In FIG. 6 an improved operational amplifier 22' comprises a gain-of-one impedance matching amplifier 60 coupled in series to the amplifier 22', and employing shielding as shown by the dotted lines. No current will flow through stray capacitance c"', since the entire portion of the circuit between shields S ₃ and S ₄ is a virtual ground; while current which flows through c' can have no effect on the response of the circuit, since it is wholly absorbed by the low impedance output of the amplifier 60.

In FIG. 7, a tunable filter 80 in accordance with the invention such as shown in FIG. 5 can be made to track the input signal E _i which is slowly varying in frequency, thus, and is an "adaptive" filter. The techniques to make the filter 80 adaptive are well known in the art as so will be briefly described. The input and outputs of the filter 80 are compared at a phase detector 84. If a signal is present within the nominal bandpass of the filter, phase information will be detected which is a direct indication of the position of that signal within the filter's bandpass. This information can be used to adjust the center frequency of the filter 80 by adjusting the resistors 28' and 32' (of FIG. 5) to bring it into coincidence with the signal E _i . The resistors 28' and 32' can be analog multipliers, well known in the art, voltage variable resistors such as photoresistive devices and wherein the output of the phase detector controlls the intensity of illumination of these devices to adjust their resistance parameter. Further, the resistors may be synthesized by utilizing digital techniques also well understood in the art. It is a feature of the invention that lock indicator (not shown) may be provided from the phase detector 84 and can further be utilized by a suitable Sweep and Control Logic Module to perform various functions such as sweeping to locate signals, bandwidth narrowing after a signal has been acquired, etc., depending on the proper action as specified by various function control signals all as will be well understood to those skilled in the art.
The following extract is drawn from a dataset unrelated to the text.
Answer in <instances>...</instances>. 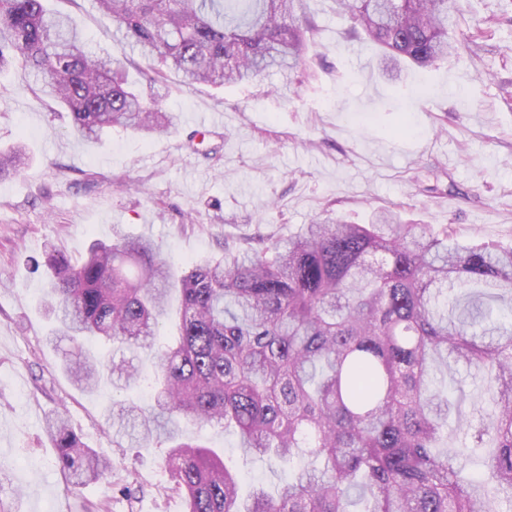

In operation, if a spectral line (E _i ) appears at the input terminal of the filter 80 (within its bandpass) it appears at the output terminal (E _o ) but phase-shifted (we are measuring on frequency parameters) depending on where it is in the bandpass. The phase detector 84 will compare this phase shift and produce a connection voltage to the filter 80 which adjusts the resistance of the resistors 28' and 32' to correct for any deviation from the center of the bandpass. Hence, it will track or "adapt" to the frequency of the spectral line. Thus, it is apparent that there has been provided, in accordance with the invention, a tunable high-Q filter that fully satisfies the objects, aims and advantages set forth above. While the invention has been described in conjunction with specific embodiments thereof, it is evident that many alternatives, modifications and variations will be apparent to those skilled in the art in light of the foregoing description. Accordingly, it is intended to embrace all such alternatives, modifications and variations as fall within the spirit and broad scope of this disclosure.